Art Glossary

Jule is a fun tour guide; this experience feels like a trip to the museum with a friend.

— Harold

Before your tour, build your confidence in how to talk about art by studying the following art terms.

GLOSSARY OF COMMON ART TERMS:

ART HISTORY ERAS
  • Common Era/Before Common Era: Common Era is one of the year notations used for the Gregorian calendar, the world’s most widely used calendar era. (Common Era = Christian Era). Before the Common Era is the era before CE. BCE and CE are alternatives to the Dionysian BC and AD notations, respectively.  
  • Renaissance: Renaissance art is the painting, sculpture, and decorative arts of the period of European history known as the Renaissance, which emerged as a distinct style in Italy in about Common Era 1400, in parallel with developments which occurred in philosophy, literature, music, science, and technology.
  • Classicism: is an aesthetic attitude dependent on principles based in the culture, art and literature of ancient Greece and Rome, with the emphasis on form, simplicity, proportion, clarity of structure, perfection, restrained emotion, as well as explicit appeal to the intellect.

GIVEN INFORMATION:

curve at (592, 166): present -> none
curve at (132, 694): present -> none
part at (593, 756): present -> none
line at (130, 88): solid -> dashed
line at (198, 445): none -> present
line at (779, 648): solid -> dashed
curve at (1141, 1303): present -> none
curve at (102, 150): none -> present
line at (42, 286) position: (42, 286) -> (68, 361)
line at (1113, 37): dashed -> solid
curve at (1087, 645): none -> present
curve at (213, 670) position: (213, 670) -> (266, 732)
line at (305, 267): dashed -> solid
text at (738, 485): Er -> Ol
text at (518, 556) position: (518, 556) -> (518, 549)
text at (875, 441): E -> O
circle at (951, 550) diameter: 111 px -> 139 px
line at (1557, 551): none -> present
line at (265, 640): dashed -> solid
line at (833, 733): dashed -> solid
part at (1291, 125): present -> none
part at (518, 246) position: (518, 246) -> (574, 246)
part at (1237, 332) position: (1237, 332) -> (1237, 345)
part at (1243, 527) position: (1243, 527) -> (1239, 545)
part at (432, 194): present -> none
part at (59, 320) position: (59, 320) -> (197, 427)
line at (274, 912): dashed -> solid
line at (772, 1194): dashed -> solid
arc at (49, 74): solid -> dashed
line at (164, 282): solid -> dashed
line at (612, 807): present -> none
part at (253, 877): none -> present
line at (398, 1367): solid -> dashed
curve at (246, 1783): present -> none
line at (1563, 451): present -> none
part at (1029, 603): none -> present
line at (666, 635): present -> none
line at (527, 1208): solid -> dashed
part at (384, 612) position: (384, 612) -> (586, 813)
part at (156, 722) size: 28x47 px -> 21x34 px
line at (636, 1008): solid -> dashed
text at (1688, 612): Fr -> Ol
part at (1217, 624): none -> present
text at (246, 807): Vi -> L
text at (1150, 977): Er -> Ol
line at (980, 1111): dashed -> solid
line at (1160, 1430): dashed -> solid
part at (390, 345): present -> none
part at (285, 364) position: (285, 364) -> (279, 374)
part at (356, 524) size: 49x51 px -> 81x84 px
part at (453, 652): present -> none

AIM OF THE EXERCISE: Please continue the art glossary above, starting after the entry on Classicism.

EXERCISE RESPONSE:
  • Baroque: arts that flourished in Europe from the early 1600’s until the 1740s. In the territories of the Spanish and Portuguese empires including the Iberian Peninsula it continued, together with new styles, until the first decade of the 19th century. It followed Renaissance art and Mannerism and preceded the Rococo (in the past often referred to as “late Baroque”) and Neoclassical styles. It was encouraged by the Catholic Church as a means to counter the simplicity and austerity of Protestant architecture, art, and music. (from Wikipedia)
  • Romanticism: A movement that originated in Europe towards the end of the 18th century, and in most areas was at its peak in the approximate period from 1800 to 1850. Romanticism was characterized by its emphasis on emotion and individualism as well as glorification of all the past and nature, preferring the medieval rather than the classical. It was partly a reaction to the Industrial Revolution, the social and political norms of the Age of Enlightenment, and the scientific rationalization of nature—all components of modernity.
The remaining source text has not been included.